Un ambassadeur de la paix à Montréal

Un texte de Kamel Bouzeboudjen et Michèle Asso

Le musicien et chanteur libanais Marcel Khalifé

Photo: Kamel Bouzeboudjen et Michèle Asso

On dit que la musique est un langage universel. Ceux qui ont assisté au spectacle du musicien et chanteur libanais Marcel Khalifé, vendredi au Métropolis, en ont eu la preuve.

Accompagné par ses deux fils, Bachar aux percussions et Rami au piano, ainsi que par Peter Herbert à la contrebasse, Marcel Khalifé a offert à son public montréalais une soirée précieuse.

C'est dans une ambiance quasi studieuse de la salle que Marcel Khalifé a entamé sa soirée par une pièce instrumentale tirée de son dernier album, Taqassim, un hommage au poète palestinien Mahmoud Darwish.

Virtuose, Khalifé maîtrise son oud et lui fait faire des sons totalement inattendus. Faisant appel aux notes les plus graves, il fait ressortir la complexité et les nuances du rythme oriental. On ressent alors tout le mûrissement de son expérience.

Il enchaîne avec la chanson « Amourrou bi ismiki » (« Je passe par ton nom »), une autre pièce de son répertoire andalou, dans lequel il réinvente le classique familier tout en préservant l'âme de la musique arabe.

Le musicien transforme parfois son instrument en tambourin et crée durant quelques instants l'ambiance festive et populaire d'un quartier de Beyrouth, du Caire ou d'un ghetto new-yorkais. D'autres fois, l'oud devient guitare rock ou flamenco. Ainsi, par la grâce de ses notes, Marcel Khalifé emmène son public en voyage en l'espace d'une soirée.

Le chanteur engagé

Le musicien et chanteur libanais Marcel Khalifé

Photo: Kamel Bouzeboudjen et Michèle Asso

La deuxième partie du spectacle est un retour aux origines du chanteur. Il y reprend ses premiers succès qui ont fait de lui l'icône de l'engagement et de la résistance dans le monde arabe. Difficile alors de ne pas replonger dans l'esprit des années 1980, époque de l'Intifada palestinienne, des guerres au Liban et au Nicaragua, époque des revendications de paix, de justice et de liberté.

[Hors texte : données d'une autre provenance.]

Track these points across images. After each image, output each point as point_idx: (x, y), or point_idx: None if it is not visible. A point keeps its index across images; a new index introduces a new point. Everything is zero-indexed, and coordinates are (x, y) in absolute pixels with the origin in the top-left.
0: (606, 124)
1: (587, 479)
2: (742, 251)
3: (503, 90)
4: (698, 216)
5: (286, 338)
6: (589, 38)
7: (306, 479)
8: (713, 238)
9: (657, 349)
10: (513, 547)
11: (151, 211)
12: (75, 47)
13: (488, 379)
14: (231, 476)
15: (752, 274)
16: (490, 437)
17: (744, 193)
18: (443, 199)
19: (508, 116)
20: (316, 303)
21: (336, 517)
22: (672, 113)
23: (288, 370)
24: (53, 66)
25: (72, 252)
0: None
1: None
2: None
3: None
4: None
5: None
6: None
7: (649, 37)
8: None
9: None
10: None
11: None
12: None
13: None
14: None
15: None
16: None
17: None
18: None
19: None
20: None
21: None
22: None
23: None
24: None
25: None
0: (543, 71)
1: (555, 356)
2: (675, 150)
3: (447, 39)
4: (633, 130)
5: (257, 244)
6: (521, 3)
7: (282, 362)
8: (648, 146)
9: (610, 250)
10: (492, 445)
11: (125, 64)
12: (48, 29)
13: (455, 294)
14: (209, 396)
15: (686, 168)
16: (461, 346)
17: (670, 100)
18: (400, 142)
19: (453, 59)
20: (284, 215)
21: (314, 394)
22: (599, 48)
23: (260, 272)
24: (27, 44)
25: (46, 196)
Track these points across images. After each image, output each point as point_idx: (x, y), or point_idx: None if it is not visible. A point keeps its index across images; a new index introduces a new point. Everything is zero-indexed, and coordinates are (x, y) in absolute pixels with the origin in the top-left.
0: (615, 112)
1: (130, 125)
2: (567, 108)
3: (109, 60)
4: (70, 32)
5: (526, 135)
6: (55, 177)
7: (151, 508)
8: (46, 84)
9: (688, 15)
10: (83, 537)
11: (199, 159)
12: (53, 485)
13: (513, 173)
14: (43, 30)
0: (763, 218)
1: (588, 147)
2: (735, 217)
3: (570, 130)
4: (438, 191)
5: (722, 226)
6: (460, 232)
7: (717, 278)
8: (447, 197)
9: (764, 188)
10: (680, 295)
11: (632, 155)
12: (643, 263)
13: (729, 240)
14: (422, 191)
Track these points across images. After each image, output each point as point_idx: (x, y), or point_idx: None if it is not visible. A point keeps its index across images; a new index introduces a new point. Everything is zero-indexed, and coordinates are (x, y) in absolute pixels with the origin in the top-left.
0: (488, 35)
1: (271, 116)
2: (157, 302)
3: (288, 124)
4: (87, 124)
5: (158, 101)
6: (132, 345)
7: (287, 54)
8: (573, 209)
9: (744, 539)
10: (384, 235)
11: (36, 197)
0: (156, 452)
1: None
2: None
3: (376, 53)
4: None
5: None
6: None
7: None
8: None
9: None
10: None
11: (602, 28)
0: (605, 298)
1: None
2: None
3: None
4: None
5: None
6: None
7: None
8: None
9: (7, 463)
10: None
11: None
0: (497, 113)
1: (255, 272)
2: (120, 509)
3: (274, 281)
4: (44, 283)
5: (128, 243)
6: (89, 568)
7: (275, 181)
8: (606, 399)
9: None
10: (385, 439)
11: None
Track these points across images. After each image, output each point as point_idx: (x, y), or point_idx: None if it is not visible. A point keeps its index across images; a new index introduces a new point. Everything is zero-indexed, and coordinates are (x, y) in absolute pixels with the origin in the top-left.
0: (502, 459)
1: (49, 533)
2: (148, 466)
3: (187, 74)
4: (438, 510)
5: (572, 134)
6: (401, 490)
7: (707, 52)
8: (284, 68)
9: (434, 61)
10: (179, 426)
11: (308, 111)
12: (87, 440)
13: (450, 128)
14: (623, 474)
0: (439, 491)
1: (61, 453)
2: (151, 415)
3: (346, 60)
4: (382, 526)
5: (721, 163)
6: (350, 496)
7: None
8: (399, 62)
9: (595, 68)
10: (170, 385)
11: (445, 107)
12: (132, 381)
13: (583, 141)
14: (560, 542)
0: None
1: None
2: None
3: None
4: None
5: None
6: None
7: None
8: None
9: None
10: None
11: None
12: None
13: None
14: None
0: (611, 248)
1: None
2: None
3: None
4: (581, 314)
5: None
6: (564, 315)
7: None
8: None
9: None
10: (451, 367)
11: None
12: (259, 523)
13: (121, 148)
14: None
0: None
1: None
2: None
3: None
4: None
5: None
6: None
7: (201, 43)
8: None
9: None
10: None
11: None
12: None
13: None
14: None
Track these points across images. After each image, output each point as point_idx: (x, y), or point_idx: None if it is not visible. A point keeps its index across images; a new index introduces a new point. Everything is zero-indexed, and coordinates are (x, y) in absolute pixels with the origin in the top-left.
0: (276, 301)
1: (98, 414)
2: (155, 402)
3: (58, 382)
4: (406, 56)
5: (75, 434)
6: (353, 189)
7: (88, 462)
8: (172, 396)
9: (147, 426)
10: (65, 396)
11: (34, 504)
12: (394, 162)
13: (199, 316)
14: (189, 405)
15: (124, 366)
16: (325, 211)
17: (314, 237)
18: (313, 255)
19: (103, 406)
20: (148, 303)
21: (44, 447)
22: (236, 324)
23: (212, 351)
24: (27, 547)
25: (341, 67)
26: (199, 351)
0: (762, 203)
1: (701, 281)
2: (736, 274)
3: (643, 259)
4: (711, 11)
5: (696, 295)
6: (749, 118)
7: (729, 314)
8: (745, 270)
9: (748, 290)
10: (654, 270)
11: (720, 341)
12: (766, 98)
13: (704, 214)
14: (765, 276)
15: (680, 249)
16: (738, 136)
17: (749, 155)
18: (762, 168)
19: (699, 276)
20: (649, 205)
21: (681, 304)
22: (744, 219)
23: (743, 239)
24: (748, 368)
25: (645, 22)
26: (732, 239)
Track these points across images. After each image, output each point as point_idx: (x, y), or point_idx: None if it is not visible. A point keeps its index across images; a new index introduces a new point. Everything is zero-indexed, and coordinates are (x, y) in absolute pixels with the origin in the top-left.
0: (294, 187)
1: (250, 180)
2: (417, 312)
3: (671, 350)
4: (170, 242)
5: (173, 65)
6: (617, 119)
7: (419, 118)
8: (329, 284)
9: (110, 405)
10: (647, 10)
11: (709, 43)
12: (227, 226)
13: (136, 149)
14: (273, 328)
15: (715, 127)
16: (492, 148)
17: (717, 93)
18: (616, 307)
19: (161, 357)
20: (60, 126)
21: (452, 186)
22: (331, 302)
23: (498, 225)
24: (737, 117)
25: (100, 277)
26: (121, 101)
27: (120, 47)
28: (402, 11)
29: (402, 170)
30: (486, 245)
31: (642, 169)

De Rabat à Bagdad et de Sanaa à Damas, Marcel Khalifé creuse depuis plus de 30 ans le même sillon, défendant les dépossédés et les exilés. Et son public lui est resté fidèle, comme lui-même est resté constant et dévoué à son engagement.

Posture droite je marche/Tête haute je marche/Dans ma main un rameau d'olivier et mon cercueil sur l'épaule/ Et je marche et je marche. — Paroles de la chanson « Wa ana amchi »

Quand Khalifé entame par ce couplet de l'une de ses anciennes chansons mythiques, « Wa ana amchi » (« Et je marche »), le public exulte. Il se transforme en chorale.

Les spectateurs réagissent avec la même ferveur quand l'artiste chante « Oummi » (« Ma mère »), « Jawaz safar » (« Passeport ») ou « Ya bahrieh » (« La marine »). Marcel Khalifé, habituellement sobre, les interpelle à son tour avec humour et les encourage à continuer.

Khalifé veut dire « successeur » en arabe, et Marcel porte bien son nom, car il perpétue cette lignée des poètes arabes qui ont construit l'imaginaire de leur peuple.

Le concert de vendredi soir à Montréal était le premier d'une tournée nord-américaine qui mènera l'artiste dans une trentaine de villes, dont Toronto, Vancouver, New York, Boston et Washington D.C.